Ohio's Personal Participation Theory and its Effect on Shareholder Liability

In Ohio ex rel. DeWine v. Breen, 362 F.Supp.3d 420 (S.D. Ohio 2019), the Southern District of Ohio expanded the scope of the Ohio Environmental Protection Agency’s (OEPA) enforcement power when it held former corporate shareholders personally liable for the dissolved corporation’s environmental violations even though the corporation itself was off the hook.
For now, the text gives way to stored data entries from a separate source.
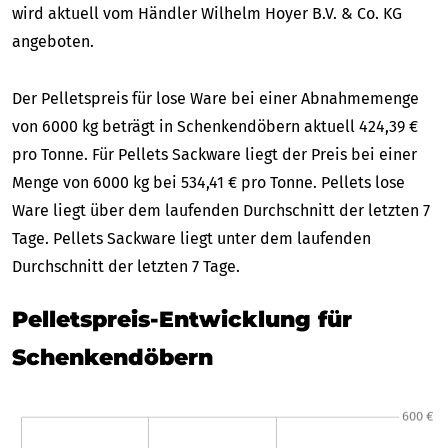
wird aktuell vom Händler Wilhelm Hoyer B.V. & Co. KG
angeboten.
Der Pelletspreis für lose Ware bei einer Abnahmemenge
von 6000 kg beträgt in Schenkendöbern aktuell 424,39 €
pro Tonne. Für Pellets Sackware liegt der Preis bei einer
Menge von 6000 kg bei 534,41 € pro Tonne. Pellets lose
Ware liegt über dem laufenden Durchschnitt der letzten 7
Tage. Pellets Sackware liegt unter dem laufenden
Durchschnitt der letzten 7 Tage.
Pelletspreis-Entwicklung für
Schenkendöbern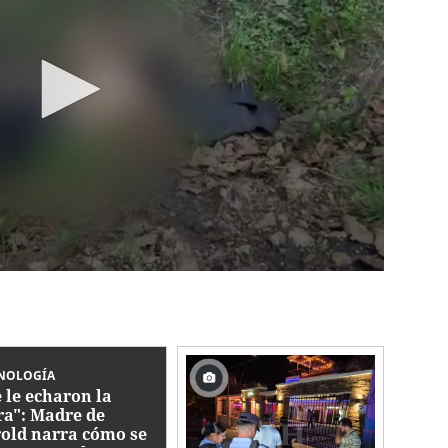
NOLOGÍA
 le echaron la
a": Madre de
old narra cómo se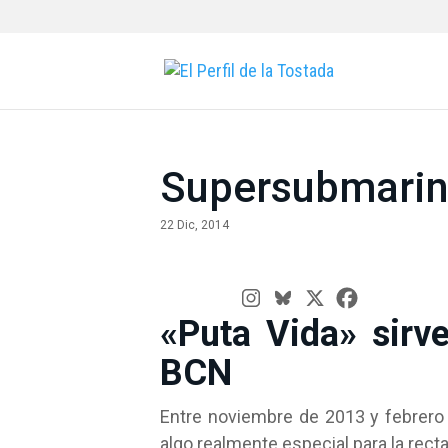
Supersubmarin
22 Dic, 2014
«Puta Vida» sirv
BCN
Entre noviembre de 2013 y febrero
algo realmente especial para la recta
The court explained that under Ohio statutory law, the state may only impose liability on a dissolved corporation for violating environmental enforcement orders within five years of the corporation’s dissolution date. For that reason, the state could not impose liability on the defunct corporation because the corporation was dissolved in 2007 and the state did not initiate administrative enforcement proceedings until nine years later in 2016. At the same time, however, the court determined that former corporate officers, directors and shareholders may be personally liable for their role in the environmental violations under the “personal participation theory.” Id. at 442.

When evaluating whether an individual is personally liable under the personal participation theory, Ohio courts consider whether “pursuant to an environmental enforcement action—the individual made decisions, gave orders, oversaw operations, served as the primary contact with administrative parties, and ‘importantly . . . failed to correct known violations even though [the individual] had the requisite authority to do so.’” Id. (quoting State ex rel. Dewine v. Sugar, 60 N.E.3d 735, 742 (Ohio Ct. App. 2016)). With those considerations in mind, the court found that the shareholders in Breen negotiated and agreed to the environmental enforcement order with OEPA, were aware of the order’s requirements, had the responsibility to oversee compliance with the order and were in communication with OEPA even after the corporation was formally dissolved. As a result, the court held the former shareholders personally liable for the dissolved corporation’s violations.

The court’s decision expanded OEPA’s enforcement power by allowing the agency to enforce orders against individuals previously insulated from personal liability. Still, the court did not give OEPA the power to enforce orders on any or all shareholders, officers or directors—the individual must have played an active role in the corporation’s violation to be at risk of personal liability.